Police stabbing was “not a terrorist act”

A 44-year-old man from the Brussels municipality of Schaarbeek has been sentenced to nine years in gaol for stabbing two police officers. He has been convicted of grievous bodily harm. However, the judge at the Brussels Criminal Court ruled that the man’s actions were not motivated by terrorism.

Just over a year ago, on 5 October 2016, Hicham Diop attacked two police officers near to the busy Lambertmontlaan in Schaarbeek. One officers was stabbed in the neck, cutting a number of nerves.

A second police officers was stabbed in the stomach. When a police patrol car arrived at the scene Hicham Diop, a former boxer, broke another police officer’s nose. It wasn’t until he had been shot in the leg that police were able to overpower and detain him.

In the ambulance on the way to hospital Mr Diop shouted several times that he was an IS fighter.

During initial questioning he also made a statement suggesting that his act was possibly terror-related. Hicham Diop was also known to the security services as having sympathy for and contact with Islamist extremists.

Paranoid thoughts

However, Hicham Diop's legal team maintained that their client’s motives were not terrorism-related.
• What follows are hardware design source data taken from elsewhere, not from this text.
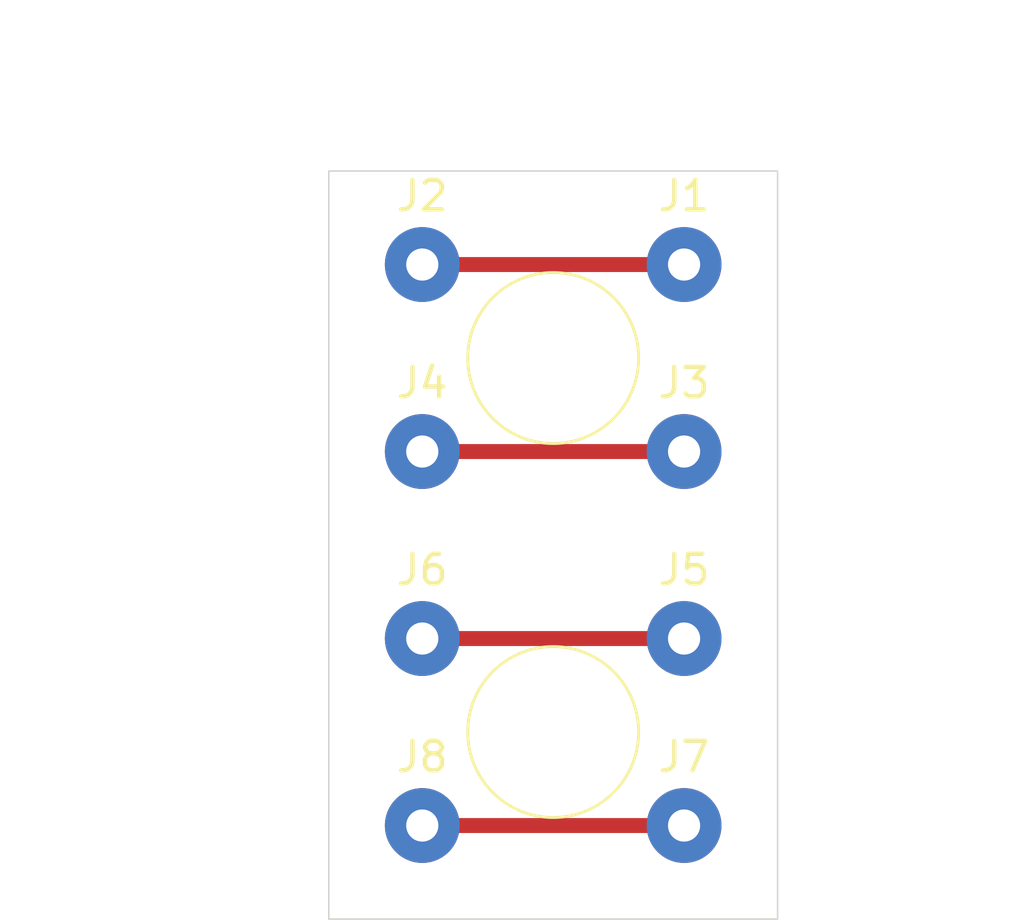
<source format=kicad_pcb>
(kicad_pcb
	(version 20240108)
	(generator "pcbnew")
	(generator_version "8.0")
	(general
		(thickness 1.6)
		(legacy_teardrops no)
	)
	(paper "A4")
	(layers
		(0 "F.Cu" signal)
		(31 "B.Cu" signal)
		(32 "B.Adhes" user "B.Adhesive")
		(33 "F.Adhes" user "F.Adhesive")
		(34 "B.Paste" user)
		(35 "F.Paste" user)
		(36 "B.SilkS" user "B.Silkscreen")
		(37 "F.SilkS" user "F.Silkscreen")
		(38 "B.Mask" user)
		(39 "F.Mask" user)
		(40 "Dwgs.User" user "User.Drawings")
		(41 "Cmts.User" user "User.Comments")
		(42 "Eco1.User" user "User.Eco1")
		(43 "Eco2.User" user "User.Eco2")
		(44 "Edge.Cuts" user)
		(45 "Margin" user)
		(46 "B.CrtYd" user "B.Courtyard")
		(47 "F.CrtYd" user "F.Courtyard")
		(48 "B.Fab" user)
		(49 "F.Fab" user)
		(50 "User.1" user)
		(51 "User.2" user)
		(52 "User.3" user)
		(53 "User.4" user)
		(54 "User.5" user)
		(55 "User.6" user)
		(56 "User.7" user)
		(57 "User.8" user)
		(58 "User.9" user)
	)
	(setup
		(pad_to_mask_clearance 0)
		(allow_soldermask_bridges_in_footprints no)
		(pcbplotparams
			(layerselection 0x00010fc_ffffffff)
			(plot_on_all_layers_selection 0x0000000_00000000)
			(disableapertmacros no)
			(usegerberextensions no)
			(usegerberattributes yes)
			(usegerberadvancedattributes yes)
			(creategerberjobfile yes)
			(dashed_line_dash_ratio 12.000000)
			(dashed_line_gap_ratio 3.000000)
			(svgprecision 4)
			(plotframeref no)
			(viasonmask no)
			(mode 1)
			(useauxorigin no)
			(hpglpennumber 1)
			(hpglpenspeed 20)
			(hpglpendiameter 15.000000)
			(pdf_front_fp_property_popups yes)
			(pdf_back_fp_property_popups yes)
			(dxfpolygonmode yes)
			(dxfimperialunits yes)
			(dxfusepcbnewfont yes)
			(psnegative no)
			(psa4output no)
			(plotreference yes)
			(plotvalue yes)
			(plotfptext yes)
			(plotinvisibletext no)
			(sketchpadsonfab no)
			(subtractmaskfromsilk no)
			(outputformat 1)
			(mirror no)
			(drillshape 1)
			(scaleselection 1)
			(outputdirectory "")
		)
	)
	(net 0 "")
	(net 1 "Net-(J1-Pin_1)")
	(net 2 "Net-(J3-Pin_1)")
	(net 3 "Net-(J5-Pin_1)")
	(net 4 "Net-(J7-Pin_1)")
	(footprint "my-conn-pad:PinHeader_1x01_P2.54mm_Vertical" (layer "F.Cu") (at 59.055 66.675))
	(footprint "my-conn-pad:PinHeader_1x01_P2.54mm_Vertical" (layer "F.Cu") (at 67.945 66.675))
	(footprint "my_mtg_hole:hole-440-nopad" (layer "F.Cu") (at 63.5 57.15))
	(footprint "my_mtg_hole:hole-440-nopad" (layer "F.Cu") (at 63.5 69.85))
	(footprint "my-conn-pad:PinHeader_1x01_P2.54mm_Vertical" (layer "F.Cu") (at 67.945 73.025))
	(footprint "my-conn-pad:PinHeader_1x01_P2.54mm_Vertical" (layer "F.Cu") (at 67.945 60.325))
	(footprint "my-conn-pad:PinHeader_1x01_P2.54mm_Vertical" (layer "F.Cu") (at 59.055 53.975))
	(footprint "my-conn-pad:PinHeader_1x01_P2.54mm_Vertical" (layer "F.Cu") (at 67.945 53.975))
	(footprint "my-conn-pad:PinHeader_1x01_P2.54mm_Vertical" (layer "F.Cu") (at 59.055 73.025))
	(footprint "my-conn-pad:PinHeader_1x01_P2.54mm_Vertical" (layer "F.Cu") (at 59.055 60.325))
	(gr_line
		(start 55.88 50.8)
		(end 71.12 50.8)
		(stroke
			(width 0.05)
			(type default)
		)
		(layer "Edge.Cuts")
		(uuid "2f793747-4bc3-4e47-bd02-9c51c927b4da")
	)
	(gr_line
		(start 71.12 50.8)
		(end 71.12 76.2)
		(stroke
			(width 0.05)
			(type default)
		)
		(layer "Edge.Cuts")
		(uuid "71e7e71a-3f53-4ed5-a61d-73168b6d0631")
	)
	(gr_line
		(start 71.12 76.2)
		(end 55.88 76.2)
		(stroke
			(width 0.05)
			(type default)
		)
		(layer "Edge.Cuts")
		(uuid "8d7c8a48-60d1-4571-bec9-999b75ee09da")
	)
	(gr_line
		(start 55.88 76.2)
		(end 55.88 50.8)
		(stroke
			(width 0.05)
			(type default)
		)
		(layer "Edge.Cuts")
		(uuid "a184dea3-9a43-40d3-a37b-a2cbdfa4ca83")
	)
	(dimension
		(type orthogonal)
		(layer "Cmts.User")
		(uuid "2ab2db58-0a40-4b65-9dfd-0cb8a8e6676f")
		(pts
			(xy 55.88 50.8) (xy 71.12 50.8)
		)
		(height -3.81)
		(orientation 0)
		(gr_text "0.6000 in"
			(at 63.5 45.84 0)
			(layer "Cmts.User")
			(uuid "2ab2db58-0a40-4b65-9dfd-0cb8a8e6676f")
			(effects
				(font
					(size 1 1)
					(thickness 0.15)
				)
			)
		)
		(format
			(prefix "")
			(suffix "")
			(units 3)
			(units_format 1)
			(precision 4)
		)
		(style
			(thickness 0.1)
			(arrow_length 1.27)
			(text_position_mode 0)
			(extension_height 0.58642)
			(extension_offset 0.5) keep_text_aligned)
	)
	(dimension
		(type orthogonal)
		(layer "Cmts.User")
		(uuid "7320b88f-19be-4f1a-8a29-8f1b3d394791")
		(pts
			(xy 55.88 50.8) (xy 55.88 76.2)
		)
		(height -5.08)
		(orientation 1)
		(gr_text "1.0000 in"
			(at 49.65 63.5 90)
			(layer "Cmts.User")
			(uuid "7320b88f-19be-4f1a-8a29-8f1b3d394791")
			(effects
				(font
					(size 1 1)
					(thickness 0.15)
				)
			)
		)
		(format
			(prefix "")
			(suffix "")
			(units 3)
			(units_format 1)
			(precision 4)
		)
		(style
			(thickness 0.1)
			(arrow_length 1.27)
			(text_position_mode 0)
			(extension_height 0.58642)
			(extension_offset 0.5) keep_text_aligned)
	)
	(dimension
		(type orthogonal)
		(layer "Cmts.User")
		(uuid "7952e9a2-e798-4f1d-8c24-d35028ed63bb")
		(pts
			(xy 67.945 53.975) (xy 67.945 60.325)
		)
		(height 8.255)
		(orientation 1)
		(gr_text "0.2500 in"
			(at 75.05 57.15 90)
			(layer "Cmts.User")
			(uuid "7952e9a2-e798-4f1d-8c24-d35028ed63bb")
			(effects
				(font
					(size 1 1)
					(thickness 0.15)
				)
			)
		)
		(format
			(prefix "")
			(suffix "")
			(units 3)
			(units_format 1)
			(precision 4)
		)
		(style
			(thickness 0.1)
			(arrow_length 1.27)
			(text_position_mode 0)
			(extension_height 0.58642)
			(extension_offset 0.5) keep_text_aligned)
	)
	(dimension
		(type orthogonal)
		(layer "Cmts.User")
		(uuid "8977f244-ae7e-4393-a79c-a9aafefa7a46")
		(pts
			(xy 59.055 53.975) (xy 67.945 53.975)
		)
		(height -4.445)
		(orientation 0)
		(gr_text "0.3500 in"
			(at 63.5 48.38 0)
			(layer "Cmts.User")
			(uuid "8977f244-ae7e-4393-a79c-a9aafefa7a46")
			(effects
				(font
					(size 1 1)
					(thickness 0.15)
				)
			)
		)
		(format
			(prefix "")
			(suffix "")
			(units 3)
			(units_format 1)
			(precision 4)
		)
		(style
			(thickness 0.1)
			(arrow_length 1.27)
			(text_position_mode 0)
			(extension_height 0.58642)
			(extension_offset 0.5) keep_text_aligned)
	)
	(segment
		(start 59.055 53.975)
		(end 67.945 53.975)
		(width 0.508)
		(layer "F.Cu")
		(net 1)
		(uuid "f965bb4a-4a72-42e5-8eac-61bb12b3d9ee")
	)
	(segment
		(start 59.055 60.325)
		(end 67.945 60.325)
		(width 0.508)
		(layer "F.Cu")
		(net 2)
		(uuid "78545913-4d7e-48dc-827c-9565ce3a823d")
	)
	(segment
		(start 59.055 66.675)
		(end 67.945 66.675)
		(width 0.508)
		(layer "F.Cu")
		(net 3)
		(uuid "c9bcbebf-160b-4a40-8d89-ed73fc9fbdd4")
	)
	(segment
		(start 59.055 73.025)
		(end 67.945 73.025)
		(width 0.508)
		(layer "F.Cu")
		(net 4)
		(uuid "4390a860-c0e3-4170-97ec-23e3ddd20178")
	)
)

</source>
The attack was said to be linked to an incident 5 years earlier when Mr Diop was hit by a Federal Police vehicle, injuring his leg. His barrister Sébastien Courtoy said that Mr Diop had become paranoid since the incident and believed that the police were out to kill him.
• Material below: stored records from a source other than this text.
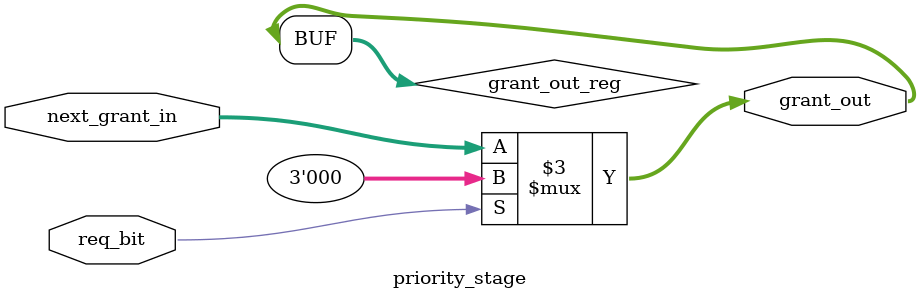
<source format=sv>
module IVMU_BinaryTree #(parameter W=8) (
    input [W-1:0] req,
    output [2:0] grant
);

    // W is not used in the logic, fixed at 8 bits for req indexing (7, 6, 5).
    // grant is 3 bits as per original.

    wire [2:0] grant_from_stage_5; // Output of stage 5, input to stage 6
    wire [2:0] grant_from_stage_6; // Output of stage 6, input to stage 7

    // Stage for req[5] - lowest priority among the checked bits (5, 6, 7)
    priority_stage #( .THIS_GRANT_VALUE(3'b101) ) stage_5 (
        .req_bit(req[5]),
        .next_grant_in(3'b000), // Default if req[5], req[6], req[7] are all low
        .grant_out(grant_from_stage_5)
    );

    // Stage for req[6] - medium priority
    priority_stage #( .THIS_GRANT_VALUE(3'b110) ) stage_6 (
        .req_bit(req[6]),
        .next_grant_in(grant_from_stage_5), // Default comes from stage 5
        .grant_out(grant_from_stage_6)
    );

    // Stage for req[7] - highest priority
    priority_stage #( .THIS_GRANT_VALUE(3'b111) ) stage_7 (
        .req_bit(req[7]),
        .next_grant_in(grant_from_stage_6), // Default comes from stage 6
        .grant_out(grant) // Final output of the priority chain
    );

endmodule

// Reusable module for a single priority stage
module priority_stage #(
    parameter [2:0] THIS_GRANT_VALUE = 3'b000 // Value to output if req_bit is high
) (
    input req_bit,          // The request bit for this stage
    input [2:0] next_grant_in, // Grant value from the next lower priority stage
    output [2:0] grant_out     // Output grant value
);
    // If the request bit for this stage is high, output this stage's grant value.
    // Otherwise, pass through the grant value from the next lower priority stage.

    reg [2:0] grant_out_reg;

    always @(*) begin
        if (req_bit) begin
            grant_out_reg = THIS_GRANT_VALUE;
        end else begin
            grant_out_reg = next_grant_in;
        end
    end

    assign grant_out = grant_out_reg;

endmodule
</source>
Mr Courtoy told the court that "He (Mr Diop) had installed cameras in his house as for five years he believed that the police wanted to murder him. He had also sent e-mails in which he claimed that he was being followed by the the police. He was also taking medication that as a side effect can lead to psychosis”.

Hicham Diop was found guilty of grievous bodily arm and sentenced to 9 years in prison.